Listed entries:
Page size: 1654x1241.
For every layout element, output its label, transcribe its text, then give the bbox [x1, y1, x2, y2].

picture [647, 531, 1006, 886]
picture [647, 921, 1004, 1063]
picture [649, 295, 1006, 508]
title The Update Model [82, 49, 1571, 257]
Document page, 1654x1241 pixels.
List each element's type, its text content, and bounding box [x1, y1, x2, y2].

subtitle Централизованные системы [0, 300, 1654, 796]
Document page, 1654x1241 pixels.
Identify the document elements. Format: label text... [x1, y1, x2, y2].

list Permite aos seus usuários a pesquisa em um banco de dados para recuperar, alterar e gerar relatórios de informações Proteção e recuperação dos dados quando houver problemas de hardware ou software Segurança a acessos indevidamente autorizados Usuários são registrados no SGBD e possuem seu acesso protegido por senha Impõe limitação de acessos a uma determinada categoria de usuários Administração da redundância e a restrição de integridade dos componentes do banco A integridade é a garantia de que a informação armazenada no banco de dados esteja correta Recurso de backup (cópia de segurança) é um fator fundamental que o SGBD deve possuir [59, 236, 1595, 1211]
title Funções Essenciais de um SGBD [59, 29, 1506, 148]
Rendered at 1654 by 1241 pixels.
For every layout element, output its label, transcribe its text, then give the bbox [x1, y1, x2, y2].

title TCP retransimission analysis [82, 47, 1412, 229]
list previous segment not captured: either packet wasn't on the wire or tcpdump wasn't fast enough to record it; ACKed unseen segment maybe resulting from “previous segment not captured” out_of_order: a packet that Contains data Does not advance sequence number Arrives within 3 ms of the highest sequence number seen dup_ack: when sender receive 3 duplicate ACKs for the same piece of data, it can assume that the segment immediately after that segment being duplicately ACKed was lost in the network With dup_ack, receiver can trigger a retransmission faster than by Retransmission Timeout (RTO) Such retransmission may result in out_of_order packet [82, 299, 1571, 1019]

Written request: Recast all the records above as a JSON list of strings with one string per line, leaving out blank lines.

Task response:
[
  "Page size: 1654x1241.",
  "For every layout element, output its label, transcribe its text, then give the bbox [x1, y1, x2, y2].",
  "picture [647, 531, 1006, 886]",
  "picture [647, 921, 1004, 1063]",
  "picture [649, 295, 1006, 508]",
  "title The Update Model [82, 49, 1571, 257]",
  "Document page, 1654x1241 pixels.",
  "List each element's type, its text content, and bounding box [x1, y1, x2, y2].",
  "subtitle Централизованные системы [0, 300, 1654, 796]",
  "Document page, 1654x1241 pixels.",
  "Identify the document elements. Format: label text... [x1, y1, x2, y2].",
  "list Permite aos seus usuários a pesquisa em um banco de dados para recuperar, alterar e gerar relatórios de informações Proteção e recuperação dos dados quando houver problemas de hardware ou software Segurança a acessos indevidamente autorizados Usuários são registrados no SGBD e possuem seu acesso protegido por senha Impõe limitação de acessos a uma determinada categoria de usuários Administração da redundância e a restrição de integridade dos componentes do banco A integridade é a garantia de que a informação armazenada no banco de dados esteja correta Recurso de backup (cópia de segurança) é um fator fundamental que o SGBD deve possuir [59, 236, 1595, 1211]",
  "title Funções Essenciais de um SGBD [59, 29, 1506, 148]",
  "Rendered at 1654 by 1241 pixels.",
  "For every layout element, output its label, transcribe its text, then give the bbox [x1, y1, x2, y2].",
  "title TCP retransimission analysis [82, 47, 1412, 229]",
  "list previous segment not captured: either packet wasn't on the wire or tcpdump wasn't fast enough to record it; ACKed unseen segment maybe resulting from “previous segment not captured” out_of_order: a packet that Contains data Does not advance sequence number Arrives within 3 ms of the highest sequence number seen dup_ack: when sender receive 3 duplicate ACKs for the same piece of data, it can assume that the segment immediately after that segment being duplicately ACKed was lost in the network With dup_ack, receiver can trigger a retransmission faster than by Retransmission Timeout (RTO) Such retransmission may result in out_of_order packet [82, 299, 1571, 1019]"
]